Players generally stand in the middle of the baseline to warm up before a singles match. However, it is rare that both players are standing in this position during an actual point.
In singles, the server will be slightly to the right or left of the center of the court and behind the baseline. The player returning serve will be close to the singles sideline and could be either well behind the baseline, close to the baseline, or inside the baseline. There may be times when the player ends up close to the middle of the court as their opponent is hitting the ball, but they will likely be a little shaded to one side or the other depending on the last shot that was hit and the anticipated reply. Unless both players are hitting the ball right down the middle, they will not be standing directly in front of each other in the middle of the court near the baseline.
All points start in a diagonal direction and tend to be played away from the middle of the court. Players can look incredibly good when standing in the middle of the court hitting back and forth during practice. The same players who look adept at striking the ball in this situation often become much less impressive when an actual point is going on. The balls are coming from all different angles, at different depths and are often hit away from the player.

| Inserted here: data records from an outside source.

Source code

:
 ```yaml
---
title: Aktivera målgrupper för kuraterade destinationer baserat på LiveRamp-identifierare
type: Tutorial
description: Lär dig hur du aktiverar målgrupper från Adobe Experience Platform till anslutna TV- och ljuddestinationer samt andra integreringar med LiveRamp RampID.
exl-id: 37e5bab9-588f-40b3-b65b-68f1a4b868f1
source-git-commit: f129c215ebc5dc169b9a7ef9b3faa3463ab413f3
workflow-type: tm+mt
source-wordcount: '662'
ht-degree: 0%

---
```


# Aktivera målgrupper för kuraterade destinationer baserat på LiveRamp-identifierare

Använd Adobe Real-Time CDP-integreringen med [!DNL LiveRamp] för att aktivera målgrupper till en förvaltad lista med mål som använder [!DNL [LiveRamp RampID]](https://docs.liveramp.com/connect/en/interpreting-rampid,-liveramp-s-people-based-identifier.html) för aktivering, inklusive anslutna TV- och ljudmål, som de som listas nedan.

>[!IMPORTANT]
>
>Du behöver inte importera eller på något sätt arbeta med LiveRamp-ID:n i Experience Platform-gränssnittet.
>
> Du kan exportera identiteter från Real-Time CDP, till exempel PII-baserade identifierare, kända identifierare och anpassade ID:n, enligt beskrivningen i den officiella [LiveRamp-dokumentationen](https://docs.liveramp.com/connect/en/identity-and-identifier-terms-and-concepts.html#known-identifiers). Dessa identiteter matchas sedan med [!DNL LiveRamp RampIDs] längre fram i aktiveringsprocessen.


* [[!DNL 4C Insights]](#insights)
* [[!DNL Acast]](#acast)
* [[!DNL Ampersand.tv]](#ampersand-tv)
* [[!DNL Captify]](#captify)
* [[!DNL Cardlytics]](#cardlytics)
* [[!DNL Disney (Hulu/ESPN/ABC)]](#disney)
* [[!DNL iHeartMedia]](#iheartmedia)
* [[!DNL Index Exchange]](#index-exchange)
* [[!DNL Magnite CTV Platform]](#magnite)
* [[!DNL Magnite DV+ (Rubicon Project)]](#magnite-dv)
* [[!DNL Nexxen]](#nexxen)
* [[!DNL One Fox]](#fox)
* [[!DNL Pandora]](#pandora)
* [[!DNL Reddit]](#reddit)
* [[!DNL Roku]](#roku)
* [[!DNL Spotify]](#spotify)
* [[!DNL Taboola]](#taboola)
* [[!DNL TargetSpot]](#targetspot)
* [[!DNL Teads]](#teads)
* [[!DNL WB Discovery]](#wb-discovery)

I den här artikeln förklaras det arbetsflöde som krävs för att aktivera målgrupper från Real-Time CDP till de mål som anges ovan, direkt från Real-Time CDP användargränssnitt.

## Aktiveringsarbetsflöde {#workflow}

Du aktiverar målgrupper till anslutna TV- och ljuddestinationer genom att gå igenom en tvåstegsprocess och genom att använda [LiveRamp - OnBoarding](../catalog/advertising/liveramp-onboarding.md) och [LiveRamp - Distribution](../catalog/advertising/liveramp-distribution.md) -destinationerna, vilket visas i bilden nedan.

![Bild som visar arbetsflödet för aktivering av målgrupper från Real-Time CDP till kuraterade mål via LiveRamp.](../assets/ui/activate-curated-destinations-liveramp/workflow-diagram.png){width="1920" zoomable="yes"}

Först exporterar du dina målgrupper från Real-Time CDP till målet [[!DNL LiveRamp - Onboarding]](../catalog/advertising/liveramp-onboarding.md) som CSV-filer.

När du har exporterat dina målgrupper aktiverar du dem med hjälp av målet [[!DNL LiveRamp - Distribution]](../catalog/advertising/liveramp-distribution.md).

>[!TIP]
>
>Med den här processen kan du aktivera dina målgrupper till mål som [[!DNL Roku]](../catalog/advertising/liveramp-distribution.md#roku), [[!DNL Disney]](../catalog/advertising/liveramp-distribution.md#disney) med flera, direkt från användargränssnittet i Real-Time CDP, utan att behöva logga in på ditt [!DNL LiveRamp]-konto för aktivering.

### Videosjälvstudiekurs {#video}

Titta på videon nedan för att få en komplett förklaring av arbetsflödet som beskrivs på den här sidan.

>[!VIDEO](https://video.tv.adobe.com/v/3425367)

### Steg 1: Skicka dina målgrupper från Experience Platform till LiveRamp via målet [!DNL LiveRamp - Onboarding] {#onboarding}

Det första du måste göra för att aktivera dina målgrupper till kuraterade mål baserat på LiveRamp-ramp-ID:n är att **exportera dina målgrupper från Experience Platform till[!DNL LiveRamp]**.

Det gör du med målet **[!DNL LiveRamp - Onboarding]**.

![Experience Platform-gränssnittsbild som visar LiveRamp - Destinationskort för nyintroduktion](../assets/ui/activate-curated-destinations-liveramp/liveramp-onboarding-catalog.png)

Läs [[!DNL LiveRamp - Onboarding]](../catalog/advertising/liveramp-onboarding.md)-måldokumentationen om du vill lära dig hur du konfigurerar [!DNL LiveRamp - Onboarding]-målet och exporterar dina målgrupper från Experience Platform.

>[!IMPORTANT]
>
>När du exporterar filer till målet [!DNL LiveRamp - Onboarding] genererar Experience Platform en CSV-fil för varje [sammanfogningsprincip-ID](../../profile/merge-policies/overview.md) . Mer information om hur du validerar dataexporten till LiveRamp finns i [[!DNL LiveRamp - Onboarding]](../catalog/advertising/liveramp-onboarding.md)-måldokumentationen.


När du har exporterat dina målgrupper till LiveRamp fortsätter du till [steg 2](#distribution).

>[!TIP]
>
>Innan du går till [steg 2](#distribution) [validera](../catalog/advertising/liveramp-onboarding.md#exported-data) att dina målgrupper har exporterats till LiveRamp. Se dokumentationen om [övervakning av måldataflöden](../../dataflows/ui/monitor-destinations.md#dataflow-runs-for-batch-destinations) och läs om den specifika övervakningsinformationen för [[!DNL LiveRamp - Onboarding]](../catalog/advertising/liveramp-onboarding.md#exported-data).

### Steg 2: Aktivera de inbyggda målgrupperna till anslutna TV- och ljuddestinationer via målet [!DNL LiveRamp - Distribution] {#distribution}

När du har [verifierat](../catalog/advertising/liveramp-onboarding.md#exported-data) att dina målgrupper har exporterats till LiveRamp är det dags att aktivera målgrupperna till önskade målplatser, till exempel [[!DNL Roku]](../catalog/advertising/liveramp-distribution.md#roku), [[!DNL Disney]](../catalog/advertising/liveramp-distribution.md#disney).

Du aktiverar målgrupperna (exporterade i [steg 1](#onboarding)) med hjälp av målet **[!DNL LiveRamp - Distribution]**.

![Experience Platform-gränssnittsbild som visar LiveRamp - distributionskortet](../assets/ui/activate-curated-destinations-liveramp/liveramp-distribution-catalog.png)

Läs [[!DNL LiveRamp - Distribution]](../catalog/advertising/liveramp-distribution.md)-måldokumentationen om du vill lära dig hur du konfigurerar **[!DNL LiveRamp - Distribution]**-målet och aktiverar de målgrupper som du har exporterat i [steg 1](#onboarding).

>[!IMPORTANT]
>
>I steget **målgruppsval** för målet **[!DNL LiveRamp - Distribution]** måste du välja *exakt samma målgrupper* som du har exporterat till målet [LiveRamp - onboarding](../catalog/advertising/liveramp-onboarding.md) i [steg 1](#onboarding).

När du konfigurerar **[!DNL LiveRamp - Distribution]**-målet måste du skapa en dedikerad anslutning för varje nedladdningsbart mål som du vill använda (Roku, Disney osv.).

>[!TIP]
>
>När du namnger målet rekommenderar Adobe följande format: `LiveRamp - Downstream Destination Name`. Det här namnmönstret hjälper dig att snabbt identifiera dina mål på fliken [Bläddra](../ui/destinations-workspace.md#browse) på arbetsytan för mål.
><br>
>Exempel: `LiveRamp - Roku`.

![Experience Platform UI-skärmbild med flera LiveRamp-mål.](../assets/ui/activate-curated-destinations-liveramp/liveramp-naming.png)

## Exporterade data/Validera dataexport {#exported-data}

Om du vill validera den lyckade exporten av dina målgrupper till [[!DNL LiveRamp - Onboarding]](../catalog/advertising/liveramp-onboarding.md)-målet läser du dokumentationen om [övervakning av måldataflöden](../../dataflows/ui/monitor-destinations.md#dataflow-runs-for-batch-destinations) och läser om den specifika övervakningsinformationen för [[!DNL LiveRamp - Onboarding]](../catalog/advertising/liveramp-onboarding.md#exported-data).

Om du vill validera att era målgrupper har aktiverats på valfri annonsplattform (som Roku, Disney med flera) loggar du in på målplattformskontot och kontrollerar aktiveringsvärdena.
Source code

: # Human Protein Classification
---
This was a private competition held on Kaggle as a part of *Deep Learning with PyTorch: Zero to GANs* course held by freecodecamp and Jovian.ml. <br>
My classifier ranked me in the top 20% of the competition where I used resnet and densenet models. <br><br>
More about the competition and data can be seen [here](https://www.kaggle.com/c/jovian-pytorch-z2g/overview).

If you are practicing for singles without serving and returning serve, I recommend that you start with both players diagonally across from each other, both on deuce side or both on ad side, hitting balls to an area you would target in an actual point.
It is very important to simulate what happens in a match when you are practicing. Position on the court often determines shot selection. Practice using the starting position you assume in an actual point to give yourself the best chance for the results you want in a match.